エイドリアン・トミネが描く、イタくて愛らしい男の人生航路『長距離漫画家の孤独』

2022.9.21
エイドリアン・トミネ『長距離漫画家の孤独』

文=足立守正


2022年5月、『サマーブロンド』『キリング・アンド・ダイング』の著者として知られるエイドリアン・トミネの自叙伝『長距離漫画家の孤独』(国書刊行会)の日本語訳版が発売された。「ニューヨーカー」誌の表紙を手掛け、著作が映画化されるなど、いまアメリカで最も活躍しているマンガ家といえるエイドリアン・トミネが名声を手に入れるまでの困難や葛藤をユーモラスに描いた作品だ。

マンガ家にとって自叙伝とはどのような存在なのか、考察する。

※この記事は『クイック・ジャパン』vol.161に掲載のコラムを転載したものです。


マンガ家の自叙伝は人生の休止符なのか

ジャック・オディアール監督の新作『パリ13区』を観た。面白く思ったのは、さまざまな角度から居所の悪そうな人たちを撮ってばかりいるこの監督が、同じく居所の悪さに執着するマンガ家の、いくつかの短編を原作にしていること。しかも、そのシャイなマンガ家が全然描きそうにない、汗ばんだ裸が何度も浮かび上がる、肌色成分の多い(モノクロ映画なので正確ではないが)作品だったこと。

そのマンガ家は、現在のアメリカのマンガ界を代表する、と知ったかぶって書いても問題ないほど高い評価を得ている、エイドリアン・トミネ。日本のマンガにも、徐々に影響を落としはじめているのかな。

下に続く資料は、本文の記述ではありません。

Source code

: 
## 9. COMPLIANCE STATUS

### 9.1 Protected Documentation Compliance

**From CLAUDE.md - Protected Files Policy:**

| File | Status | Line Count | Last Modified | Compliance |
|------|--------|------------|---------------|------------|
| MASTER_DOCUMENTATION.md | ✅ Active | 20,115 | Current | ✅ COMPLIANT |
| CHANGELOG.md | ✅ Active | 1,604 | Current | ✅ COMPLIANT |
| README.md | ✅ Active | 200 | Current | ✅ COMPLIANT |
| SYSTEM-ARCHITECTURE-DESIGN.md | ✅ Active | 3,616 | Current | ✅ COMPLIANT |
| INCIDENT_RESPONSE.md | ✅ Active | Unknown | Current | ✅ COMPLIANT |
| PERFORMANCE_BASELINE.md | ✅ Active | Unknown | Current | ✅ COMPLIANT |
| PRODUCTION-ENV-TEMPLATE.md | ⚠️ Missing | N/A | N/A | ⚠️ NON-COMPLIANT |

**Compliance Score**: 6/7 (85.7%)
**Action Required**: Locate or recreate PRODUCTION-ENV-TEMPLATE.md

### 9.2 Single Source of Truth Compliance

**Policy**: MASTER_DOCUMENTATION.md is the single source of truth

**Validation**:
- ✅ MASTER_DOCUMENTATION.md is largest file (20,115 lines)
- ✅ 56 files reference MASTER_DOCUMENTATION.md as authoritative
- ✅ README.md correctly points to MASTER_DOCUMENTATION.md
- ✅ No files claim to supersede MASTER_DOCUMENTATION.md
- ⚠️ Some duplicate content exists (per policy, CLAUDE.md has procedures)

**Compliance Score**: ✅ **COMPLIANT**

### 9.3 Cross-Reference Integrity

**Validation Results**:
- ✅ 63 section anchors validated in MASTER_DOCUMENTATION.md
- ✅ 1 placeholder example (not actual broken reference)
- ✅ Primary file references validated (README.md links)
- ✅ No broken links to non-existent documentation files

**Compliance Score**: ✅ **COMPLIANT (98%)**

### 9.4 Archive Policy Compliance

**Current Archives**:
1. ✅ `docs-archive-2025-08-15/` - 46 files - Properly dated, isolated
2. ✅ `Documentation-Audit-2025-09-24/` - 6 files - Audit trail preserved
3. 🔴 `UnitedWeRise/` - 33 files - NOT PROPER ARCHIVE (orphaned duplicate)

『CONFUSED!』(サヌキナオヤ)や、『Lost Lad London』(シマ・シンヤ)の表紙を眺めて思ってみたり。

新作『長距離漫画家の孤独』(長澤あかね・訳)は、天下のトミネの自叙伝だが、内容はというと、ちょっとした人の意見や批評や態度に、毎度ズバズバと傷つきまくる、イタくて愛らしい男の人生航路。日系アメリカ人である父母から受け継いだトミネ(遠峯)の発音は、ご当地では難しいらしく、何度も読み間違われるこまめな屈辱がおかしい。その所作はまるで、チャーリー・ブラウンだ。

気まずい空気を描かせたら絶品だが、経験の賜物と知れた。しかし、氏の作品を早くに知る機会のあった者にとって、気まずさはひとしおだ。作中で、ダニエル・クロウズからの影響を指摘され傷つくトミネだが、当初は俺も「クロウズのパチモノ」と思ってたからね。今はそんなことない。この作品を読んだら尚更だ。悪かったよトミネ。

日本では、やたらとマンガ家が主人公のマンガが多く、大家の自叙伝的なマンガも多い。そうした作品は、その作家の休止符の趣があり、読者もその後の見方が変わったりする。本作は、めずらしい海外の作品例だが、これもまた(「長距離マンガ家」という言葉に引っ張られてか)作家が自らを振り返る休息時間を封じ込めたように感じられる。休んで、また描きはじめる。その瞬間を鮮やかに捉えた場面は、異常とも言える装丁にも関わってくる。「本っていう物質はホントに面白い」と、実感する。

ところで『パリ13区』を観て、トミネは傷ついたのかな、傷ついてほしいなと思いを馳せるが、割と気に入ったらしいとの話も伝え聞く。全然違う話になっちゃった『オールド・ボーイ』(パク・チャヌク監督)の試写の直後、原作者の狩撫麻礼がガッツポーズをとったという逸話を思い出したりした。